The Vapor has the molded rear area that does not seal, unless you purchase a lid for it. 

They are the same boat though, just one is loaded and the other is stock. 

The rear area on the Trip is nice, if you have the money for the upgrade I would go for it. 

It is a solid kayak, it is what I fished all year, and I beat the crap out of mine.


----------



## backlashed (Mar 19, 2011)

I have the Vapor 10 XT, for less than $30 I put in the two rear rod holders and added an anchor trolly made it the Vapor Angler XT. You can save around $100 if you do the trolly and rod holders yourself.

The problem with the vapor is attaching a forward rod holder. I finished mine before Thanksgiving and tried it out and am really happy with the results. I'll post pics in another thread later this morning.



The rear cargo hatch for me is a pain, I'd much rather have the open storage so I didn't have to reach around, flip off the bungie holding down the cover, flip it open and then feel around for what I had in there. If the other yak has the ability to hold a milk crate or 5 gallon bucket (my Ascend does) I'd take that into consideration, especially if you want to carry more gear. You can make a real easy, cheap, multiple rod holder out of PVC fittings (T's and 4 ways) and pipe for next to nothing that you can fit onto the milk crate. Once you discover furniture grade PVC the sky is the limit. 

I do like the Vapor (it was my first), it's very stable and the seat is comfortable. It has a huge open cockpit, 48" long that you may or may not like. The dashboard is very small, the foot rest are easy to adjust and I like the paddle rest they have. It's a good day use yak and does well for my local still water fishing trips.

Good luck with your decision, I'm sure you'll be happy once you are out on the water.


----------



## danjaquino (Jun 2, 2005)

Thanks guys for the repsonses.

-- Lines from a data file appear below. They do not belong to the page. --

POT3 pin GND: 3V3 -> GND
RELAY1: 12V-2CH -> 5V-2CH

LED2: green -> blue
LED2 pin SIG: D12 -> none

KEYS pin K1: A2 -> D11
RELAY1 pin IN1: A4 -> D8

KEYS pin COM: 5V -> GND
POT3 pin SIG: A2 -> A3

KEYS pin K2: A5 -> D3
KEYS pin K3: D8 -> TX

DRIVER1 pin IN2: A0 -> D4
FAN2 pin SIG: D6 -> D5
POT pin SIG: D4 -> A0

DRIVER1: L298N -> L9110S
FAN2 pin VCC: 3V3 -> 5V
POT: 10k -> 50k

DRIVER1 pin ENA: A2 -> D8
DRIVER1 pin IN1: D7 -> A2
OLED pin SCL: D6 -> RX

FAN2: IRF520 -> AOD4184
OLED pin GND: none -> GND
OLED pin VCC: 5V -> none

It's a shame that Dicks won't let you pick it up at the store, but force you to pay the high shipping charge


----------



## USMC_Galloway (May 13, 2011)

I picked my up from the dicks up on Sawmill road in columbus. Yaks are pretty much out of season right now though so finding a store that wont have to special order a boat they do not have in stock may be a pain. 

Asked my girl friend if I could sell mine, but that was a no go, she likes the thought of having a nice decked out kayak now lol.


----------



## backlashed (Mar 19, 2011)

Call Basspro inf Forest Park, they still yaks as does the Dicks in Deerfield Township.


----------



## danjaquino (Jun 2, 2005)

just pulled the triggger on a vapor 10 from amazon free shipping with Boone Blue kayak holders.


----------



## landarcjedi (Mar 20, 2011)

Welcome to the club.


----------



## danjaquino (Jun 2, 2005)

Thanks man, can't wait to hit the water!!!!!!!!


----------